[Supplied data — start]

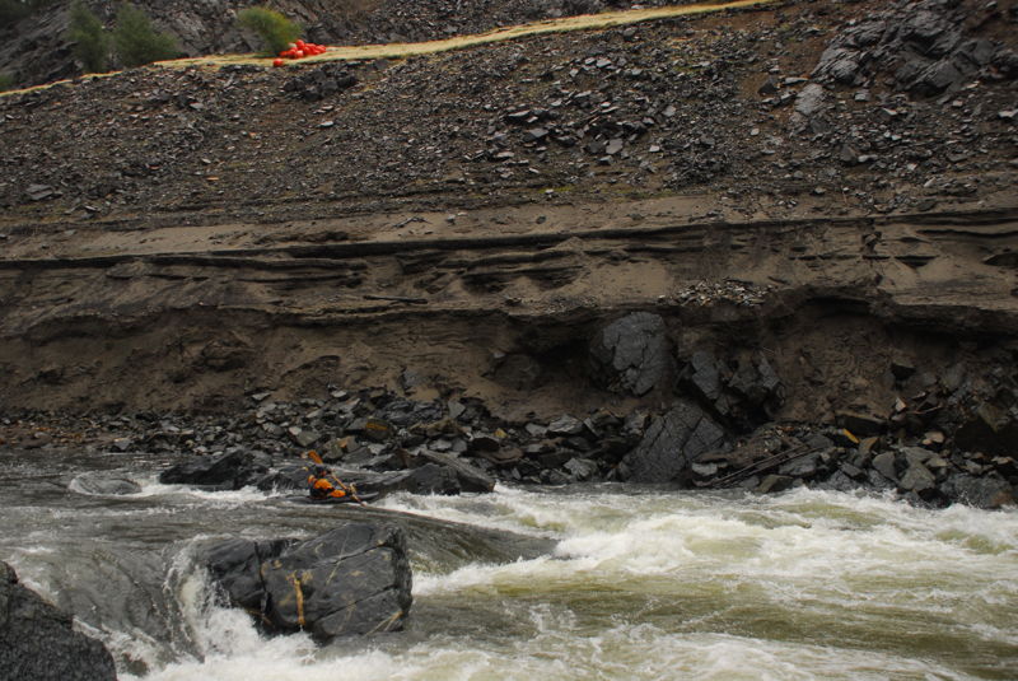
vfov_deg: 40.0
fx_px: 934
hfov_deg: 57.2
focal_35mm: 33
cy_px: 340
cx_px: 509
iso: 320
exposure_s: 1/320
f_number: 3.8
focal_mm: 22
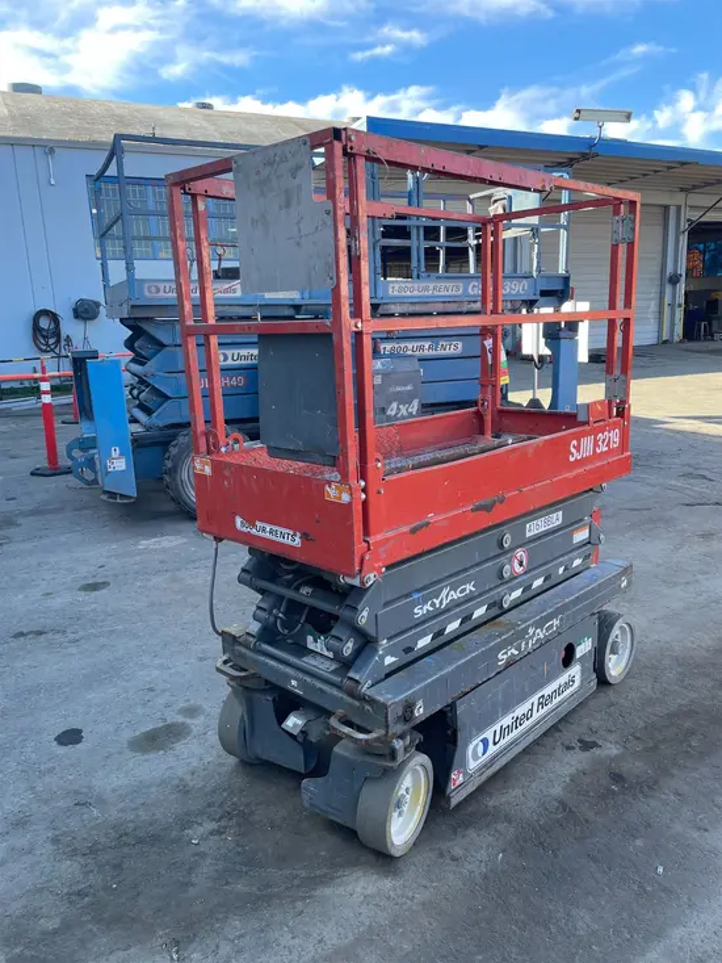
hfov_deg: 53.1
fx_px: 723
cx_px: 361
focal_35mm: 26
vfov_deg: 67.3
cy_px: 482
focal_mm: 4.2
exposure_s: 1/387
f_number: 1.6
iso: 32
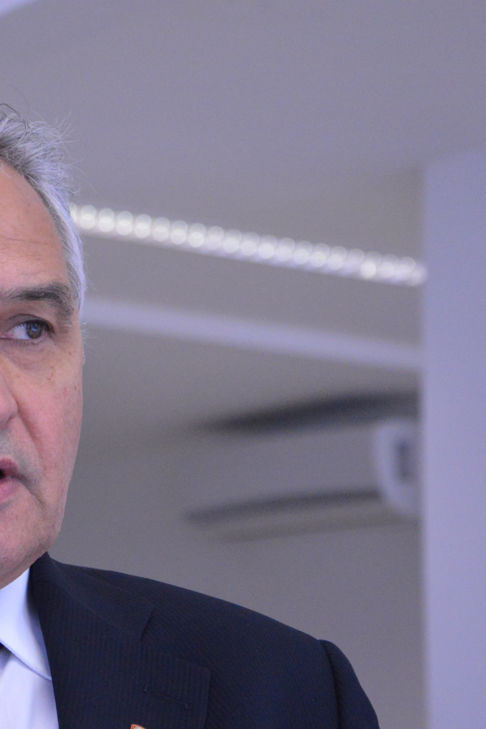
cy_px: 364
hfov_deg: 9.1
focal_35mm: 149
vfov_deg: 13.8
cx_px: -30
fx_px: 3017
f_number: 5.6
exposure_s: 1/250
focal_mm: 66
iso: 3200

[Supplied data — finish]

#### [Action item]
Word for word, give the entries back in full; the pictures do not belong in the copy.

#### [Answer box]
vfov_deg: 40.0
fx_px: 934
hfov_deg: 57.2
focal_35mm: 33
cy_px: 340
cx_px: 509
iso: 320
exposure_s: 1/320
f_number: 3.8
focal_mm: 22
hfov_deg: 53.1
fx_px: 723
cx_px: 361
focal_35mm: 26
vfov_deg: 67.3
cy_px: 482
focal_mm: 4.2
exposure_s: 1/387
f_number: 1.6
iso: 32
cy_px: 364
hfov_deg: 9.1
focal_35mm: 149
vfov_deg: 13.8
cx_px: -30
fx_px: 3017
f_number: 5.6
exposure_s: 1/250
focal_mm: 66
iso: 3200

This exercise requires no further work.